DENVER, CO – The football world was shocked when allegations made in a report released by Al Jazeera in light of a soon to be released documentary about the dark side of sports tied the great innocent Peyton Manning’s name to human growth hormone. Now granted, the HGH was alleged to have been shipped to Manning’s house, handled by his wife, but then again that’s the perfect cover up.
In fear of “random” drug testing being handed out by the league, Manning’s physique has transformed dramatically, with the 230-pound QB shrinking to 132-pound twig. I’m no expert, but if this isn’t prove Manning was using HGH most if not all of his career then I don’t know what will, I mean, Hellen Keller could see this from a mile away. If she and Ray Charles needed EVEN MORE proof, what about when Peyton can easily lift the very piece of Papa Johns pizza JJ Watt can’t even lift to his mouth – you can’t explain that.
Despite the incredibly telling transformation, Goodell has yet to comment on the matter, as he is too busy trying to find a way to suspend Brady, in fear that he’ll have to embarrassingly hand over “The Cheater” the Lombardi trophy and most likely the Super Bowl MVP trophy come February 7th.

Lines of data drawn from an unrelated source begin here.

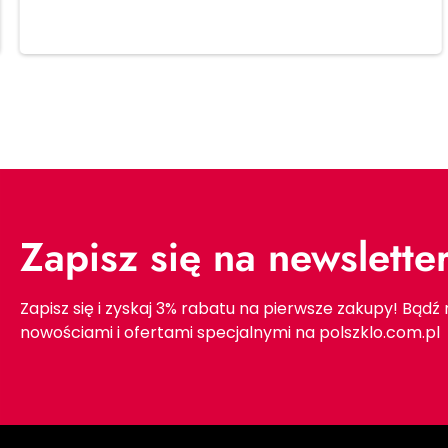
Dodaj do koszyka
Zapisz się na newslette
Zapisz się i zyskaj 3% rabatu na pierwsze zakupy! Bądź
nowościami i ofertami specjalnymi na polszklo.com.pl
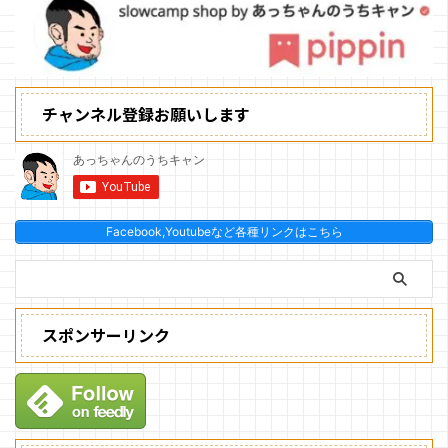
チャンネル登録お願いします
Facebook,Youtubeなど各種リンクはこちら
スポンサーリンク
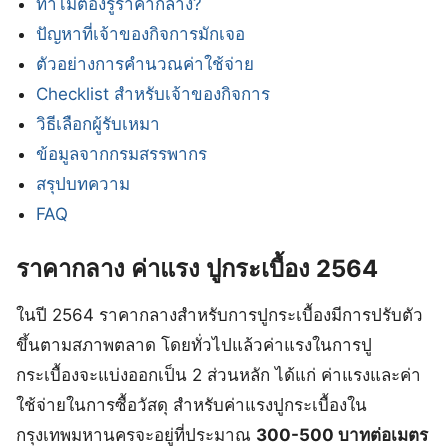
ทำไมต้องรู้ราคากลาง?
ปัญหาที่เจ้าของกิจการมักเจอ
ตัวอย่างการคำนวณค่าใช้จ่าย
Checklist สำหรับเจ้าของกิจการ
วิธีเลือกผู้รับเหมา
ข้อมูลจากกรมสรรพากร
สรุปบทความ
FAQ
ราคากลาง ค่าแรง ปูกระเบื้อง 2564
ในปี 2564 ราคากลางสำหรับการปูกระเบื้องมีการปรับตัว
ขึ้นตามสภาพตลาด โดยทั่วไปแล้วค่าแรงในการปู
กระเบื้องจะแบ่งออกเป็น 2 ส่วนหลัก ได้แก่ ค่าแรงและค่า
ใช้จ่ายในการซื้อวัสดุ สำหรับค่าแรงปูกระเบื้องใน
กรุงเทพมหานครจะอยู่ที่ประมาณ
300-500 บาทต่อเมตร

Manning has of course denied all reports, going as far to call them “Complete garbage.” The 67-year-old QB will take on Brady and the Patriots this Sunday with a ticket to Super Bowl 50 on the line, and it will be interesting to, forget the plantar fascia, see whether Peyton will be able to lift the ball and throw it over his offensive linemen. Sources close to the Broncos said Manning’s arm has started to bend when he holds the ball out to hand it off and his chicken legs crumbling as he takes his usual million steps looking while going through his progressions.